Jeremy Birnholtz, an assistant professor at Northwestern University who does research on human-computer interaction issues, says that before you go on an un-friending binge, consider the fact that most over-posters aren’t intentionally trying to annoy us.
“Posting photos of yourself on vacation is like impression management,” he said. “People paint a particular picture of themselves to get the reaction they want.”
Dr. Vannucci said that she has one Facebook friend who feels inadequate and over-posts vacation photos to feel better about himself.
“People who have that narcissistic motivation, they want to provoke envy,” she said. “They want people to wish they were with them.”
Facebook is the vacation gloating venue of choice for Baby Boomers and Generation Xers while Millennials tend to prefer Instagram. Other sites like Foursquare and Pinterest also have their devotees. Birnholtz believes that happy travelers tend to use Twitter less, but says that if you unfollow an over-poster there, the user is less likely to notice than if you unfriend someone on Facebook. He prefers to use the “hide all content” button found on the drop down arrow next to content in the Facebook news feed, rather than unfriending people.
“I use the hide content option for people who consistently want to show me everything they eat,” he said. “Most of my friends aren’t on vacation that often, so it would be hard to hide a person’s content if I only have to endure their annoying vacation photos once or twice per year.”
Birnholtz says that people who post about their vacations on social media also risk getting robbed.
“Whenever I send a tweet that indicates that I’m away from home, my parents tell me they’re going to forward it to Please Rob Me,” he said, referring to a site that attempts to raise awareness regarding over-sharing travel plans on social media.
Aside from the crime risk, Birnholtz thinks that everyone should think twice before they post a beach photo or 50 on their next vacation.
“People will scroll through years worth or your vacation photos,” he said. “You post a beach shot so friends can see where you are in the moment, but those photos serve different purposes and many different audiences will see them for a very long time.”
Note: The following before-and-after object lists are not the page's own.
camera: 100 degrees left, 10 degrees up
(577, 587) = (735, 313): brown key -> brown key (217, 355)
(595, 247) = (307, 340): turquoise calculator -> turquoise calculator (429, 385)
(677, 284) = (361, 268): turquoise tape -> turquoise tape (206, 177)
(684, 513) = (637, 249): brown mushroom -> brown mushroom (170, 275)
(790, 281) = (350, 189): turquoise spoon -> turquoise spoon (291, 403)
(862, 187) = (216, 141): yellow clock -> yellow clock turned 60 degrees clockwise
Here are five sure-fire ways to annoy your social media friends while traveling:
Those of us who live in colder climes are accustomed to getting obnoxious weather updates from friends on vacation in tropical destinations. “It’s 82 degrees here in The Bahamas, what’s the weather like in Chicago?” Don’t forget that pretty soon, you’ll be back in Chicago and someone else will be on vacation.
2Vacation Photo Blitzkreig
We like to believe that each of the 900 photos we took on a trip are equally compelling, but please, pick one or two good ones and leave the rest on your phone or hard drive. No one, not even your dearest friends want to see 87 posts detailing every step you took on vacation.
3Your Meal Tasted Better Than It Looks on Facebook
Food photography is an art and unless you know what you’re doing, chances are your meal will look like nothing more than slop on a plate.
4Selfies Gone Wild
Your friends and family members already know what you look like. There is no need for your mug to be in every photo. Show us the Grand Canyon, not an extreme close-up of your nostrils.
5The Kids Are Alright Once or Twice, Not 96 Times
Like every parent, I’ve been guilty of over-posting photos of my children. But when we go on a trip, this instinct goes into overdrive. No matter how cute your kids are, only their grandparents can tolerate dozens of similar photos of them frolicking on a beach.